Sağlanan alıntı:
# # # #
Allah'ın sorumlu tutacağına hükmettiği Kur’an'ı yeterli kanıt ve kefil görmeyenler, onun verdiği bilgilerle yetinmeyip rivayetlerin ardına düşenler, hiçbir zaman Allah'ın doğru yolunu bulamazlar. Çünkü bu yanlışlardan sakınmamızı Allah emrediyor ve sakın Kur’an'ın sınırlarını aşmayın, kâfirlerden olursunuz diyor. Çünkü rivayetlerin sınırı yoktur, nefislerin aklı devre dışı bıraktığında, nelere inanacağını tahmin bile edemeyiz. Hızını alamayan bazı rivayet düşkünleri arasında, Kâbe için bakın neler söyleyen bile çıkmış. ”KÂBE’Yİ İLK DEFA HZ. ÂDEM’DEN DE ÖNCE, MELEKLERİN YAPTIĞIYLA İLGİLİ BİLGİLER DE VARDIR. AMA BU BİLGİLER GÜVENLİ BULUNMAMIŞTIR.”  Bunu güvenli bulmayanlar, Hz. Adem rivayetlerini güvenli bulmuş görünüyorlar. Bu güveni onlara, sizce kimler verdi? Bunun cevabını mahşer günü, Allah'a vereceklerdir. Gelelim bu konuda Kur’an ne diyor, şimdide ona bakalım. 
 
Bakara 127: İBRAHİM İLE İSMAİL'İN BEYTULLAH'IN TEMELLERİNİ YÜKSELTİRKEN ŞU DUAYI YAPTIKLARINI HATIRLAYINIZ:  “EY RABBİMİZ! BİZDEN BU HİZMETİ KABUL BUYURÇÜNKÜ SEN HER ŞEYİ DUYAN VE HER ŞEYİ BİLENSİN.”(Bayraktar Bayraklı meali)
 
Ali İmran 96: ŞÜPHESİZ, İNSANLAR İÇİN KURULAN İLK İBADET EVİ, ELBETTE MEKKE’DE, ÂLEMLERE RAHMET VE HİDAYET KAYNAĞI OLARAK KURULAN KÂBE’DİR. (Diyanet meali)
# # # #
Verilen satırlar:
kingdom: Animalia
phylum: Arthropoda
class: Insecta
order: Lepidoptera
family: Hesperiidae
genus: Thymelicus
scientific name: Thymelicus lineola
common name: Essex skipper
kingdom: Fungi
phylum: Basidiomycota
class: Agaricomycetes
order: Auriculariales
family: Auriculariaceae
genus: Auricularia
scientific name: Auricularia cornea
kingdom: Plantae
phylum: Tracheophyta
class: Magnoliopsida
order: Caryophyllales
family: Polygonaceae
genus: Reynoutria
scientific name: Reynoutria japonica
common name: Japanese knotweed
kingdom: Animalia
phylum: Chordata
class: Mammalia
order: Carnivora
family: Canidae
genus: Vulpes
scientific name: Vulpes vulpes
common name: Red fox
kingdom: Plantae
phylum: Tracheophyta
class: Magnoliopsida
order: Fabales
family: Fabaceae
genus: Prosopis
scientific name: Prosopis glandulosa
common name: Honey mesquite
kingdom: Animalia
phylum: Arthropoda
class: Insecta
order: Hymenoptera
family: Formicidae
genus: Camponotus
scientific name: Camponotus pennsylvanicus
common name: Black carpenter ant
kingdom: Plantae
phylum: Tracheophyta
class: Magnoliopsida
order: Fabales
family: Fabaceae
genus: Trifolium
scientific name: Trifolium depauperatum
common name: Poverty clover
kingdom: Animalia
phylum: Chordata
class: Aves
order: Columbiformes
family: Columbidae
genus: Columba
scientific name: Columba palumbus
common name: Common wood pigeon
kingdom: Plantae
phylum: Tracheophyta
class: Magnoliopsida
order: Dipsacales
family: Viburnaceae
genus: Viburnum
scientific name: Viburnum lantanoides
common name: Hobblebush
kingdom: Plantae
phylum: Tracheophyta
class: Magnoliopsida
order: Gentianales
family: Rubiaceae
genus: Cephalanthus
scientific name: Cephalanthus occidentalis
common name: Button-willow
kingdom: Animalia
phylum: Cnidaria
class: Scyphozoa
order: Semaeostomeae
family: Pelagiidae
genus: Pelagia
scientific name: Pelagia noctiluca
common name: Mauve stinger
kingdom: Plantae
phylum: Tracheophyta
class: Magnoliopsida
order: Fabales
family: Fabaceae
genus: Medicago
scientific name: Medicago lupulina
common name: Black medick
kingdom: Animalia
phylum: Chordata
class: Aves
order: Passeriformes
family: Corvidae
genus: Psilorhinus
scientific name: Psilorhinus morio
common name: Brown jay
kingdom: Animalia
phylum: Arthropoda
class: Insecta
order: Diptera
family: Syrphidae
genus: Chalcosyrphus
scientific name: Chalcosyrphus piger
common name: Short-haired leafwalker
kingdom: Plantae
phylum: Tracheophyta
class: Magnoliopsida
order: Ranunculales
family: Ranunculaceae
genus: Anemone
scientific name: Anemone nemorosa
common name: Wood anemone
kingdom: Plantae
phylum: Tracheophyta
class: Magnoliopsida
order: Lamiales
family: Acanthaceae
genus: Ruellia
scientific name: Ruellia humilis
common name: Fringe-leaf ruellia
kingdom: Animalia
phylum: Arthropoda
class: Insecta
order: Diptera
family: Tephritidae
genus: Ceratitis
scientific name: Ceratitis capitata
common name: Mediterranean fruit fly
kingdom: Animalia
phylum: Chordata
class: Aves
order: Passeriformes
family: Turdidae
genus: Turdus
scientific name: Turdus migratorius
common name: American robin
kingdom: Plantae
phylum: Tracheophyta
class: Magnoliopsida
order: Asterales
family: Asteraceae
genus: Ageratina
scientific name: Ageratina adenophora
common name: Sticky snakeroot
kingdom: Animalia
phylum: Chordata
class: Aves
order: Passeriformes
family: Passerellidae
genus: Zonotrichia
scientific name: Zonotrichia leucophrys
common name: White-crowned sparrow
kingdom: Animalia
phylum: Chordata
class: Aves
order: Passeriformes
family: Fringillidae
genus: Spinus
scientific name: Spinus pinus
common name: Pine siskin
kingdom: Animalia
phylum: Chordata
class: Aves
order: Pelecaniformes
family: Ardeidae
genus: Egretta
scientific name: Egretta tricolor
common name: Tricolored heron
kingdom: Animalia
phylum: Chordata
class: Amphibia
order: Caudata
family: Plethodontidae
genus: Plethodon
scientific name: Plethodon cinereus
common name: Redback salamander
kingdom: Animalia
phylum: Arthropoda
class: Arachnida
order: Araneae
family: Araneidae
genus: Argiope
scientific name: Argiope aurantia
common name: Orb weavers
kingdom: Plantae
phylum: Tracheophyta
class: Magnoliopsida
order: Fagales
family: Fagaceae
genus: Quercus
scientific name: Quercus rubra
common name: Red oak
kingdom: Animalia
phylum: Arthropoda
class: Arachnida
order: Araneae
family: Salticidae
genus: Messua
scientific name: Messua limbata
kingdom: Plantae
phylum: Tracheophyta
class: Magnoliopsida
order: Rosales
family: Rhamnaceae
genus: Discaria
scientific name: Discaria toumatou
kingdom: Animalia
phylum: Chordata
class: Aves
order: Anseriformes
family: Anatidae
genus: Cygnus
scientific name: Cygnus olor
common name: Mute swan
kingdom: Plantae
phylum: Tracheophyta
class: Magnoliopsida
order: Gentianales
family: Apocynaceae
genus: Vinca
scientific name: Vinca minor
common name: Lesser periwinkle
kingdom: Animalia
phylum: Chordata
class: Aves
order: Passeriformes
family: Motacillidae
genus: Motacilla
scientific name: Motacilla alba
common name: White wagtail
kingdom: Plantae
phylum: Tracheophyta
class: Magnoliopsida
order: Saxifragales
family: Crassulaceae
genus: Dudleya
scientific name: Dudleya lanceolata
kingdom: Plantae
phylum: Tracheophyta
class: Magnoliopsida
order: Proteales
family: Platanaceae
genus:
# # # #
Görev ayrıntıları: Lütfen Kâbe ve Kur'an üzerine olan alıntıyı kaldığı yerden sürdürün. Yukarıdaki satırlara gerek yok.

Görev sonucu:
 
Bu ayetlere baktığımızda, Bakara suresi 127. ayetinde Hz. İbrahim, Hz. İsmail'in Beytullah'ın yani Kâbe nin temellerini attığını, yani yaptığını anlıyoruz. Temellerini yükseltti demek O binayı yapmaya başladı demektir.  BAKARA 127. AYETTE HZ. İBRAHİM'İN KABENİN TEMELLERİNİ YÜKSELTİRKEN SÖZÜNDEN, BAKIN TEMELLERİ DEMEK Kİ HZ. ADEMDEN KALAN, TEMEL ÜZERİNE DUVARLAR YÜKSELTİLİYOR ANLAMI VERİLEREK, KUR'AN'IN ASLA BAHSETMEDİĞİ, ONAYLAMADIĞI BİR ANLAMI AYETE VERMEYE ÇALIŞIYORLAR. BİR BİNANIN TEMELİNİ YÜKSELTMEK, BİNANIN YAPIMINI HIZLANDIRMAK ANLAMINDADIR. İşte bizler böyle ayetlere öyle farklı anlamlar yüklüyoruz ki, batıl inançlarımıza kanıt yaratabilelim. Halbuki yukarıdaki ayette, İnsanlar için kurulan ilk BÜYÜK MABETİN TOPLU İBADET EVİNİN Mekke'de KABE olduğu bilgisini verirken Allah, şöyle demiyor. Bu mabed aslında Adem tarafından yapılmış, daha sonra yılıp İbrahim tarafından onarılmıştır demiyor. Bunların hepsi bizlerin batıl inancı. Demek ki Hz. İbrahim'den önce tüm Müslümanların belirlenmiş zamanda bir araya gelecek büyük mabetleri yokmuş bunu anlıyoruz. Ali İmran 97. ayetinde bu konuya çok net açıklama getiren Rabbimiz bakın ne diyor. "ORADA İBRAHİM'İN MAKAMI VARDIR." Kabe için Allah Hz, İbrahimin makamı yani görev yeridir diyor. Eğer Kabe yi Hz. Adem ilk önce yapmış olsaydı, böylemi denirdi?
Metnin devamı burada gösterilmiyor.